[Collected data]
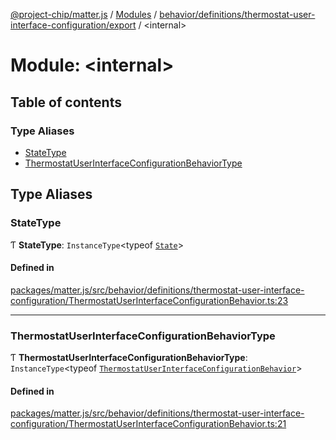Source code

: [@project-chip/matter.js](../README.md) / [Modules](../modules.md) / [behavior/definitions/thermostat-user-interface-configuration/export](behavior_definitions_thermostat_user_interface_configuration_export.md) / \<internal\>

# Module: \<internal\>

## Table of contents

### Type Aliases

- [StateType](behavior_definitions_thermostat_user_interface_configuration_export._internal_.md#statetype)
- [ThermostatUserInterfaceConfigurationBehaviorType](behavior_definitions_thermostat_user_interface_configuration_export._internal_.md#thermostatuserinterfaceconfigurationbehaviortype)

## Type Aliases

### StateType

Ƭ **StateType**: `InstanceType`\<typeof [`State`](../classes/behavior_definitions_thermostat_user_interface_configuration_export.ThermostatUserInterfaceConfigurationServer.md#state-1)\>

#### Defined in

[packages/matter.js/src/behavior/definitions/thermostat-user-interface-configuration/ThermostatUserInterfaceConfigurationBehavior.ts:23](https://github.com/project-chip/matter.js/blob/5f71eedebdb9fa54338bde320c311bb359b7455d/packages/matter.js/src/behavior/definitions/thermostat-user-interface-configuration/ThermostatUserInterfaceConfigurationBehavior.ts#L23)

___

### ThermostatUserInterfaceConfigurationBehaviorType

Ƭ **ThermostatUserInterfaceConfigurationBehaviorType**: `InstanceType`\<typeof [`ThermostatUserInterfaceConfigurationBehavior`](behavior_definitions_thermostat_user_interface_configuration_export.md#thermostatuserinterfaceconfigurationbehavior)\>

#### Defined in

[packages/matter.js/src/behavior/definitions/thermostat-user-interface-configuration/ThermostatUserInterfaceConfigurationBehavior.ts:21](https://github.com/project-chip/matter.js/blob/5f71eedebdb9fa54338bde320c311bb359b7455d/packages/matter.js/src/behavior/definitions/thermostat-user-interface-configuration/ThermostatUserInterfaceConfigurationBehavior.ts#L21)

■ Exercise details: The records above must be returned exactly, with each picture omitted.

■ Answer box:
Source code

: [@project-chip/matter.js](../README.md) / [Modules](../modules.md) / [behavior/definitions/thermostat-user-interface-configuration/export](behavior_definitions_thermostat_user_interface_configuration_export.md) / \<internal\>

# Module: \<internal\>

## Table of contents

### Type Aliases

- [StateType](behavior_definitions_thermostat_user_interface_configuration_export._internal_.md#statetype)
- [ThermostatUserInterfaceConfigurationBehaviorType](behavior_definitions_thermostat_user_interface_configuration_export._internal_.md#thermostatuserinterfaceconfigurationbehaviortype)

## Type Aliases

### StateType

Ƭ **StateType**: `InstanceType`\<typeof [`State`](../classes/behavior_definitions_thermostat_user_interface_configuration_export.ThermostatUserInterfaceConfigurationServer.md#state-1)\>

#### Defined in

[packages/matter.js/src/behavior/definitions/thermostat-user-interface-configuration/ThermostatUserInterfaceConfigurationBehavior.ts:23](https://github.com/project-chip/matter.js/blob/5f71eedebdb9fa54338bde320c311bb359b7455d/packages/matter.js/src/behavior/definitions/thermostat-user-interface-configuration/ThermostatUserInterfaceConfigurationBehavior.ts#L23)

___

### ThermostatUserInterfaceConfigurationBehaviorType

Ƭ **ThermostatUserInterfaceConfigurationBehaviorType**: `InstanceType`\<typeof [`ThermostatUserInterfaceConfigurationBehavior`](behavior_definitions_thermostat_user_interface_configuration_export.md#thermostatuserinterfaceconfigurationbehavior)\>

#### Defined in

[packages/matter.js/src/behavior/definitions/thermostat-user-interface-configuration/ThermostatUserInterfaceConfigurationBehavior.ts:21](https://github.com/project-chip/matter.js/blob/5f71eedebdb9fa54338bde320c311bb359b7455d/packages/matter.js/src/behavior/definitions/thermostat-user-interface-configuration/ThermostatUserInterfaceConfigurationBehavior.ts#L21)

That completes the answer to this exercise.